Естественно, сталинское поколение (если говорить именно об элите, вошедшей в состав номенклатуры) было довольно «сталинской модернизацией». Оно могло понимать, что репрессии на деле служат укреплению личной власти Сталина и трансформации государства «диктатуры пролетариата» в государство диктатуры «отца народов». Но отторжения у сталинского поколения эти преобразования в целом не вызывали, поскольку оно использовало их с большой выгодой для себя. Соответственно, сталинское поколение позитивно восприняло индустриализацию с милитаризацией и даже коллективизацию. Хотя лично для них происходившая на селе трансформация могла поначалу быть весьма мучительным опытом, в конечном счете бегство из деревни послужило началом мощного карьерного взлета. При этом если человек, только что выбравшийся из деревни, быстро становился начальником, он начинал порой подходить к управлению сложной городской жизнью со своим крестьянским видением. «Порядочный крестьянин-единоличник, будучи подлинным хозяином окружавшего его маленького мира, все в этом мире знал и умел. Не каждый выходец из этого мира и не сразу способен понять, что в большом мире он знает далеко не всё. Никита Хрущев не сомневался в своем моральном праве поучать писателей и живописцев, скульпторов и архитекторов, кукурузоводов и строителей. Среди партийной элиты он был не одинок в этом убеждении» [Лацис 2001: 110]. Подобный городской неофит похож на булгаковского Шарикова, и действия его могут оказаться похожи на шариковские [там же: 111].
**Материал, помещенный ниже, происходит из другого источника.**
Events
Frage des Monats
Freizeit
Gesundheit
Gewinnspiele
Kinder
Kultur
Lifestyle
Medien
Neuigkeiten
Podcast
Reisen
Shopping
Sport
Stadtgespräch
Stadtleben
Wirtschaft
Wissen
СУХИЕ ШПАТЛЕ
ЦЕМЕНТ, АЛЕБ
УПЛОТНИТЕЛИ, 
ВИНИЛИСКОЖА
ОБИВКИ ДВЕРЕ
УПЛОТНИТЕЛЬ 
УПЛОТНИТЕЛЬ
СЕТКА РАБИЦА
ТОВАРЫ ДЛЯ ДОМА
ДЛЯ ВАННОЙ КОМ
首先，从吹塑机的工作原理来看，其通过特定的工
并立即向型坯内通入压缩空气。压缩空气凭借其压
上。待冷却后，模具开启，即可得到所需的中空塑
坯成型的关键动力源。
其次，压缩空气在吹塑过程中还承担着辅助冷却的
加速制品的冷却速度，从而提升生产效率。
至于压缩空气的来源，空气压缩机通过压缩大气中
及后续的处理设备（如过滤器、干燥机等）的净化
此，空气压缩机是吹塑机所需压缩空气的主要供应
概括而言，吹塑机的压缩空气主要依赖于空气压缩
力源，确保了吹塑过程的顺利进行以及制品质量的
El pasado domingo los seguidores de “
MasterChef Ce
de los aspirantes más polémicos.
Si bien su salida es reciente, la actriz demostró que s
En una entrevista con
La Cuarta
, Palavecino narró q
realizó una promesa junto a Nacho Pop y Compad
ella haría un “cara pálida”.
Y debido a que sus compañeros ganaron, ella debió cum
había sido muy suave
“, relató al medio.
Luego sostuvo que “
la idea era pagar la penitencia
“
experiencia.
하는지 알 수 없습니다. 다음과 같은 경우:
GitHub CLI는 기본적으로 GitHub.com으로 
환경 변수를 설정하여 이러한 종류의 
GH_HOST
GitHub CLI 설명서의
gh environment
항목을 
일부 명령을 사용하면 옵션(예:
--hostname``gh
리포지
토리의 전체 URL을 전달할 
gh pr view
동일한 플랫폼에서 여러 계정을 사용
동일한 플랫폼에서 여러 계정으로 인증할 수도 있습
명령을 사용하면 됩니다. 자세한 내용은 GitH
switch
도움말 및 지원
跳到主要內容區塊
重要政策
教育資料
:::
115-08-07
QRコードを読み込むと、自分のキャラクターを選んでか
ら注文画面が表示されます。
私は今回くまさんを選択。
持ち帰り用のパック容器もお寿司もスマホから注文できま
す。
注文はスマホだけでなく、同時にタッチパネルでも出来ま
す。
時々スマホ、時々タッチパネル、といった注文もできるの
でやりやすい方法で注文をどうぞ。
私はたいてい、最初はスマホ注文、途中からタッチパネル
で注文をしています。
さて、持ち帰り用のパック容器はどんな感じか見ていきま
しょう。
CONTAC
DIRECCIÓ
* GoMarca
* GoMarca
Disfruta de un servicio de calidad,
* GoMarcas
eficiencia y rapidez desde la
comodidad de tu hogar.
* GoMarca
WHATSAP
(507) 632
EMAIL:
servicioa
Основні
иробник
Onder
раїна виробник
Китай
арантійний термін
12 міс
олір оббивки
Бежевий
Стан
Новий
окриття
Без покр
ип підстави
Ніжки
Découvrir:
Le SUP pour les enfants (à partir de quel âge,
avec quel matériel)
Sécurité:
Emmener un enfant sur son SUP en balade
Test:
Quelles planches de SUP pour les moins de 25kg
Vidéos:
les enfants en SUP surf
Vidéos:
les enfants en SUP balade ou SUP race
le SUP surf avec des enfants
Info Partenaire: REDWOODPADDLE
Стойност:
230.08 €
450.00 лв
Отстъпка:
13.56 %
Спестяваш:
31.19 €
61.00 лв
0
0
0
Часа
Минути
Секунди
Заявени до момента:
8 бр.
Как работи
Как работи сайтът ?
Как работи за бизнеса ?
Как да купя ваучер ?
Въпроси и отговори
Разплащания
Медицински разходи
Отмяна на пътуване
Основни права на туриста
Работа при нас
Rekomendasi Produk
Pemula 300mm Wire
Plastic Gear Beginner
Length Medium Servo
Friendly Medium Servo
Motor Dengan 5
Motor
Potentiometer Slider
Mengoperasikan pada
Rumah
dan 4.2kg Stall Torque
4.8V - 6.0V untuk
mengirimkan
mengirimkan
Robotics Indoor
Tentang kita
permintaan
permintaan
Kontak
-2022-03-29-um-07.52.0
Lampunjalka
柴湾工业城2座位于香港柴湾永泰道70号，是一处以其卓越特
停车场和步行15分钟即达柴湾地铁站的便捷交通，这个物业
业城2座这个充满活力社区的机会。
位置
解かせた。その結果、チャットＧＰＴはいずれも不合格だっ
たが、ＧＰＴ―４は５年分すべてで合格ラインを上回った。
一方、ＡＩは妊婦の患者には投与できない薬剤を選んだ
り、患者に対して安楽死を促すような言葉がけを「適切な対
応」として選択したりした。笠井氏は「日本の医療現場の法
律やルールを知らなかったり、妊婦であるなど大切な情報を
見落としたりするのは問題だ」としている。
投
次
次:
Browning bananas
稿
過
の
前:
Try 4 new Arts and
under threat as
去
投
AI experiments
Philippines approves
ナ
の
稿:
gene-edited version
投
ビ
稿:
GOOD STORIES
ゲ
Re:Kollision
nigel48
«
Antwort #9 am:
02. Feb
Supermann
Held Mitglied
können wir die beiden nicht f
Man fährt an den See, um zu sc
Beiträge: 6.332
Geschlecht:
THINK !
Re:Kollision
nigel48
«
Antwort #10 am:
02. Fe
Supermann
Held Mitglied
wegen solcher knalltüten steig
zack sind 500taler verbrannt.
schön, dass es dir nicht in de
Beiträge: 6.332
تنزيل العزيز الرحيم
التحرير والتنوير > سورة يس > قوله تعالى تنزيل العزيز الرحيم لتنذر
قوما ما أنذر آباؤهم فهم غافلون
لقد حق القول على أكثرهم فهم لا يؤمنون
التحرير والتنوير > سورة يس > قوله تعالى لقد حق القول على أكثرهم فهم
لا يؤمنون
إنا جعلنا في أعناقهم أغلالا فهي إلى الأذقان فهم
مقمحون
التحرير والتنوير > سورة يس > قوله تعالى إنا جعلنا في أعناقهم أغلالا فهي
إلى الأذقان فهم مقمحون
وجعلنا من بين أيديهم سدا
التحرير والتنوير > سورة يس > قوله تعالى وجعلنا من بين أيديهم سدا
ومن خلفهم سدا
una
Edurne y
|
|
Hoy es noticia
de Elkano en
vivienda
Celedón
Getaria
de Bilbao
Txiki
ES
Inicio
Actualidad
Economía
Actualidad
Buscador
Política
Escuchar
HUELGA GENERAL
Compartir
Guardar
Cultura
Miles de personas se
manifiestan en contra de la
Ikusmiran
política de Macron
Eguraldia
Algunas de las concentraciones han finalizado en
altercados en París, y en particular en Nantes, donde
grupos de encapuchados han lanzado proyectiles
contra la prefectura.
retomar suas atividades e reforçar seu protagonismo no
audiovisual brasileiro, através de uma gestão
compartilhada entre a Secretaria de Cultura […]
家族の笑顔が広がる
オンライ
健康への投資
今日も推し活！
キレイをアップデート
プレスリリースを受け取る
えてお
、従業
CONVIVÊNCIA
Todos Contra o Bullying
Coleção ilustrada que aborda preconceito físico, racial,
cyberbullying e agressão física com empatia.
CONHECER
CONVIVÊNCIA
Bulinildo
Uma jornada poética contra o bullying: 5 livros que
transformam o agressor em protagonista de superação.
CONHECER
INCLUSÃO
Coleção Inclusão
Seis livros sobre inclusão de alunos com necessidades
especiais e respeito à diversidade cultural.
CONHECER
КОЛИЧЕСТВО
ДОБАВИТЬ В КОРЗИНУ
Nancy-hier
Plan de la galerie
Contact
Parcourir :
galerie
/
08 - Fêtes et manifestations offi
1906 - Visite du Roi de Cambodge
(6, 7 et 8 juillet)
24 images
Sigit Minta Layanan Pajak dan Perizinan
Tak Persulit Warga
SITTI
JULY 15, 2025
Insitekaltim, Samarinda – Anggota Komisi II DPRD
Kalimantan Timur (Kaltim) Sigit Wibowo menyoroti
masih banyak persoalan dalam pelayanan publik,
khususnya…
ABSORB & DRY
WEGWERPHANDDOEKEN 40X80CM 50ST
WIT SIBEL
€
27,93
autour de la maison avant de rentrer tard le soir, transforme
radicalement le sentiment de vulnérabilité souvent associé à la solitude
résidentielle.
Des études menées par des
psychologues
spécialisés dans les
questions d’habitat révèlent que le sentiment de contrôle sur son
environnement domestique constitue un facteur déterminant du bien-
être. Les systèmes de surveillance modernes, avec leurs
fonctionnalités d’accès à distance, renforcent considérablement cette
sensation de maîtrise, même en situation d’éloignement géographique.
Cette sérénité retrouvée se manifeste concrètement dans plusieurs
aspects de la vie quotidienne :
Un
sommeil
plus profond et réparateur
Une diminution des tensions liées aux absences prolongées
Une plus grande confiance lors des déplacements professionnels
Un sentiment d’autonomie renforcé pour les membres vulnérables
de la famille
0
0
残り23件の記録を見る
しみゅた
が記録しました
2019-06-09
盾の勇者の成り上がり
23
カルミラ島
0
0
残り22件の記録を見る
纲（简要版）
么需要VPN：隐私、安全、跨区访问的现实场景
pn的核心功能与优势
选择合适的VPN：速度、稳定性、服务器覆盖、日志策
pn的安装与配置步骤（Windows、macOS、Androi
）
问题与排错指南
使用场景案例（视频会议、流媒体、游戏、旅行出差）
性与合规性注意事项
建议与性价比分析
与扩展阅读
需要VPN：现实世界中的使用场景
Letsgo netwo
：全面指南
Главной чертой сталинского поколения оказался конформизм, без которого невозможно было бы пройти путь из деревни в город. Причем конформизм не только вынужденный, навязанный обстоятельствами, но простимулированный материально и психологически комфортный, поскольку все, происходящее в Стране Советов, выглядело большим общим делом, к которому оказывался причастен каждый, кто не умер с голоду, не попал в ГУЛАГ, не погиб на войне и нашел свое место в Системе. «В этом – причина конформизма, воинствующего конформизма моего отца, – вспоминает журналист Андрей Колесников*, сын высокопоставленного сотрудника ЦК КПСС. – он был воспитан в коммунистической вере, был послушным мальчиком, который воспринимал всё, как должное, на всех этапах взросления старательно выполнял навязывавшиеся социальные роли. <…> Было ощущение общего дела – res publica. Какое дело, кем сформулировано, как насаждалось – все знаем. Но чувство было» [Колесников 2019: 29–30]. «Между преданностью системе и нравственностью он ставил знак равенства. Точнее так: преданность системе и вытекающие из этого ригористические правила жизни были частью внутреннего нравственного кодекса. Можно, конечно, говорить о том, что этот кодекс был внешний, навязанный, искусственно сформулированный, но для отца он был именно внутренним, органическим, естественным» [там же: 52–53].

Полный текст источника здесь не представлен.